▶ **Required action**: An exact copy of all the data is the expected answer.

Records contained in a dataset:
══════════════════════════════

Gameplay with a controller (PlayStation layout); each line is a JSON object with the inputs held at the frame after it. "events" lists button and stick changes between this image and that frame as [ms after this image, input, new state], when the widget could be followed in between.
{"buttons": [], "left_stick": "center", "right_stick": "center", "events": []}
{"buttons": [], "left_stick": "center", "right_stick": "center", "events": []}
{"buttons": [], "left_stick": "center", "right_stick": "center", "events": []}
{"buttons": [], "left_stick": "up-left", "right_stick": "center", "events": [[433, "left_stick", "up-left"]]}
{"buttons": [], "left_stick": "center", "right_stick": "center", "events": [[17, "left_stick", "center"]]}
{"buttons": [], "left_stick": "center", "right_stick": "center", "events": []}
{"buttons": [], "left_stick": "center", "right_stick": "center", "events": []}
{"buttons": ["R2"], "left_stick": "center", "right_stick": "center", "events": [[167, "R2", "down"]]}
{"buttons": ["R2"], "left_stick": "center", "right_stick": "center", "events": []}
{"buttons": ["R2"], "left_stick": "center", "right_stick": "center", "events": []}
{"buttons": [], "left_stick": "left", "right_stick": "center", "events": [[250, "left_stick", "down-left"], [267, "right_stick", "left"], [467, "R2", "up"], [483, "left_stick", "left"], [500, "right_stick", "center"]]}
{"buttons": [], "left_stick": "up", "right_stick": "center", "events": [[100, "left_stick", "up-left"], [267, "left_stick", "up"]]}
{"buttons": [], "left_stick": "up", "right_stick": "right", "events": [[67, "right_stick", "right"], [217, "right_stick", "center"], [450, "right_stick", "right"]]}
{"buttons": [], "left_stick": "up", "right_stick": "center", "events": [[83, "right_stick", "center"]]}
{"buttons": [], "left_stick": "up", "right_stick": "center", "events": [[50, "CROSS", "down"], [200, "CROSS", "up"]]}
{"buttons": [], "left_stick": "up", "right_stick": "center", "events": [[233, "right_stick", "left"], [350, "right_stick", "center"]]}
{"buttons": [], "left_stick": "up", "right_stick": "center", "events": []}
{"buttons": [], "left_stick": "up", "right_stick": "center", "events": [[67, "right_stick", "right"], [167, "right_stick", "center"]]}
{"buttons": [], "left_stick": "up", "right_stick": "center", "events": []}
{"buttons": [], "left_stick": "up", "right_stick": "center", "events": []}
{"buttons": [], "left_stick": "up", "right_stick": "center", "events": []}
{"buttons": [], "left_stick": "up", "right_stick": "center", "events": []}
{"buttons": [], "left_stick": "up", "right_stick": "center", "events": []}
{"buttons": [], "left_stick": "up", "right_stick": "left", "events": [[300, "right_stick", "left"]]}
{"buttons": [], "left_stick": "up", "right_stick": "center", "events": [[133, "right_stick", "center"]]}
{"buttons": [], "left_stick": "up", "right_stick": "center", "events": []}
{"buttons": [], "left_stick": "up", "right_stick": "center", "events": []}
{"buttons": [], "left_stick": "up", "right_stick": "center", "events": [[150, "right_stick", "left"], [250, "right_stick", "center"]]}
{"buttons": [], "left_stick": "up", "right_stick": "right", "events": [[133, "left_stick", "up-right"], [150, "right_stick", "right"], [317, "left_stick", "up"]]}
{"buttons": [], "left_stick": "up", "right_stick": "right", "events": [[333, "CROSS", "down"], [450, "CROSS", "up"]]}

══════════════════════════════

▶ **Response**:
Gameplay with a controller (PlayStation layout); each line is a JSON object with the inputs held at the frame after it. "events" lists button and stick changes between this image and that frame as [ms after this image, input, new state], when the widget could be followed in between.
{"buttons": [], "left_stick": "center", "right_stick": "center", "events": []}
{"buttons": [], "left_stick": "center", "right_stick": "center", "events": []}
{"buttons": [], "left_stick": "center", "right_stick": "center", "events": []}
{"buttons": [], "left_stick": "up-left", "right_stick": "center", "events": [[433, "left_stick", "up-left"]]}
{"buttons": [], "left_stick": "center", "right_stick": "center", "events": [[17, "left_stick", "center"]]}
{"buttons": [], "left_stick": "center", "right_stick": "center", "events": []}
{"buttons": [], "left_stick": "center", "right_stick": "center", "events": []}
{"buttons": ["R2"], "left_stick": "center", "right_stick": "center", "events": [[167, "R2", "down"]]}
{"buttons": ["R2"], "left_stick": "center", "right_stick": "center", "events": []}
{"buttons": ["R2"], "left_stick": "center", "right_stick": "center", "events": []}
{"buttons": [], "left_stick": "left", "right_stick": "center", "events": [[250, "left_stick", "down-left"], [267, "right_stick", "left"], [467, "R2", "up"], [483, "left_stick", "left"], [500, "right_stick", "center"]]}
{"buttons": [], "left_stick": "up", "right_stick": "center", "events": [[100, "left_stick", "up-left"], [267, "left_stick", "up"]]}
{"buttons": [], "left_stick": "up", "right_stick": "right", "events": [[67, "right_stick", "right"], [217, "right_stick", "center"], [450, "right_stick", "right"]]}
{"buttons": [], "left_stick": "up", "right_stick": "center", "events": [[83, "right_stick", "center"]]}
{"buttons": [], "left_stick": "up", "right_stick": "center", "events": [[50, "CROSS", "down"], [200, "CROSS", "up"]]}
{"buttons": [], "left_stick": "up", "right_stick": "center", "events": [[233, "right_stick", "left"], [350, "right_stick", "center"]]}
{"buttons": [], "left_stick": "up", "right_stick": "center", "events": []}
{"buttons": [], "left_stick": "up", "right_stick": "center", "events": [[67, "right_stick", "right"], [167, "right_stick", "center"]]}
{"buttons": [], "left_stick": "up", "right_stick": "center", "events": []}
{"buttons": [], "left_stick": "up", "right_stick": "center", "events": []}
{"buttons": [], "left_stick": "up", "right_stick": "center", "events": []}
{"buttons": [], "left_stick": "up", "right_stick": "center", "events": []}
{"buttons": [], "left_stick": "up", "right_stick": "center", "events": []}
{"buttons": [], "left_stick": "up", "right_stick": "left", "events": [[300, "right_stick", "left"]]}
{"buttons": [], "left_stick": "up", "right_stick": "center", "events": [[133, "right_stick", "center"]]}
{"buttons": [], "left_stick": "up", "right_stick": "center", "events": []}
{"buttons": [], "left_stick": "up", "right_stick": "center", "events": []}
{"buttons": [], "left_stick": "up", "right_stick": "center", "events": [[150, "right_stick", "left"], [250, "right_stick", "center"]]}
{"buttons": [], "left_stick": "up", "right_stick": "right", "events": [[133, "left_stick", "up-right"], [150, "right_stick", "right"], [317, "left_stick", "up"]]}
{"buttons": [], "left_stick": "up", "right_stick": "right", "events": [[333, "CROSS", "down"], [450, "CROSS", "up"]]}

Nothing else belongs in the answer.